Bij brief van 8 september 1998 heeft verweerder aan eiser laten
weten dat hij geen aansprakelijkheid kan erkennen en het verzoek
om schadevergoeding heeft afgewezen.
Bij brief van 27 oktober 1998 heeft eiser verweerder laten weten
dat hij zich tegen deze beslissing verzet.
Bij brief van 23 november 1998 heeft eiser het Hoofd van het
Bureau Bezwaarschriften gevraagd te laten weten of zijn brief van
27 oktober 1998 als een bezwaarschrift in de zin van de Algemene
wet bestuursrecht wordt beschouwd en zijn verzoek om
schadever-goeding als een administratiefrechtelijke procedure.

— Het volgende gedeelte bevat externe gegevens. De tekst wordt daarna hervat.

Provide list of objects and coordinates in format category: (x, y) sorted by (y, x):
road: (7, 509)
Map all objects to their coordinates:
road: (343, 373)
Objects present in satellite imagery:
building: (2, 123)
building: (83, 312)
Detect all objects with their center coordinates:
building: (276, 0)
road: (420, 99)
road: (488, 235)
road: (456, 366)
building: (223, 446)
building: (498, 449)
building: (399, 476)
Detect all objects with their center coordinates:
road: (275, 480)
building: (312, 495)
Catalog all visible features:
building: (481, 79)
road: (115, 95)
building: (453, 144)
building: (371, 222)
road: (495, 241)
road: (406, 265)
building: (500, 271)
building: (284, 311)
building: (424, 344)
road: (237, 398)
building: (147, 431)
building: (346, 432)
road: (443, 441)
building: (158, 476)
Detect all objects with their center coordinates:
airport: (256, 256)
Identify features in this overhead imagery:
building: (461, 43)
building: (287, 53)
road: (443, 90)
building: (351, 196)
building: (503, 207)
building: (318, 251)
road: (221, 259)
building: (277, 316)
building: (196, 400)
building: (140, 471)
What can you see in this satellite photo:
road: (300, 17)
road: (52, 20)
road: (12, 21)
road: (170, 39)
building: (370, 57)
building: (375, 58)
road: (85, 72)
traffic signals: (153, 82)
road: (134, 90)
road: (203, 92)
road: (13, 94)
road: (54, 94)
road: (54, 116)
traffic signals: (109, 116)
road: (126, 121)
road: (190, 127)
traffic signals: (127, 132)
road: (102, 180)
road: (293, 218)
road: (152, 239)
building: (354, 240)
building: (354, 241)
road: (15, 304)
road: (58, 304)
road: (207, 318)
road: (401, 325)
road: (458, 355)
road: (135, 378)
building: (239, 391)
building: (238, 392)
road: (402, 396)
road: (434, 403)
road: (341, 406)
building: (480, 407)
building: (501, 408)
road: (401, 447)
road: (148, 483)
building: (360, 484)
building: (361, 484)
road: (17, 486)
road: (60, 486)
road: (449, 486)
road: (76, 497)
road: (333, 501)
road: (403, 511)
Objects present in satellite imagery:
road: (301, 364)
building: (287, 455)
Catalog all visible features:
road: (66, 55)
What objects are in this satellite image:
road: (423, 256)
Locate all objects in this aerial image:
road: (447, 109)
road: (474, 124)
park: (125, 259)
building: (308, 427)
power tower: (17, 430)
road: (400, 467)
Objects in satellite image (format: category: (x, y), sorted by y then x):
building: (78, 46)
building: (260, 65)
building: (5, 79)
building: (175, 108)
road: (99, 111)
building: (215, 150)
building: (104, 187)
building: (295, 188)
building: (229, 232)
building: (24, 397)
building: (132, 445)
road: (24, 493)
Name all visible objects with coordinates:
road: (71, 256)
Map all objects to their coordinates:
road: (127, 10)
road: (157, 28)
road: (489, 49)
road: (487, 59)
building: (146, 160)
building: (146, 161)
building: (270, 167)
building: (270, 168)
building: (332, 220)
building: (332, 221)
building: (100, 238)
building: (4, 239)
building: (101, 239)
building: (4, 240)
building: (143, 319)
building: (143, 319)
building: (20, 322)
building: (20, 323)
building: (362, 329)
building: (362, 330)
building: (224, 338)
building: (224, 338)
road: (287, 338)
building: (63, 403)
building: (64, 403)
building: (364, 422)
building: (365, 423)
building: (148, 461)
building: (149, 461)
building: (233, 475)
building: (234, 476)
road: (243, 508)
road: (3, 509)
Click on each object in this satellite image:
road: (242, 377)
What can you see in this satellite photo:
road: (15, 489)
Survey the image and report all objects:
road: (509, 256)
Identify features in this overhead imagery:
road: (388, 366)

Bij brief van 1 december 1998 heeft verweerder hierop gereageerd
en meegedeeld dat de brief van 27 oktober 1998 als een
bezwaarschrift in de zin van de Algemene wet bestuursrecht wordt
aangemerkt en dat sprake is van een administratiefrechtelijke
procedure.
Eiser is op 29 januari 1999 op zijn bezwaarschrift gehoord.
Bij besluit van 20 april 1999 heeft verweerder het bezwaarschrift
ongegrond verklaard.
Bij brief van 9 mei 1999 heeft eiser tegen dit besluit een
beroepschrift ingediend.
Bij brief van 30 juni 1999 heeft verweerder de op de zaak
betrekking hebbende stukken aan de rechtbank gezonden.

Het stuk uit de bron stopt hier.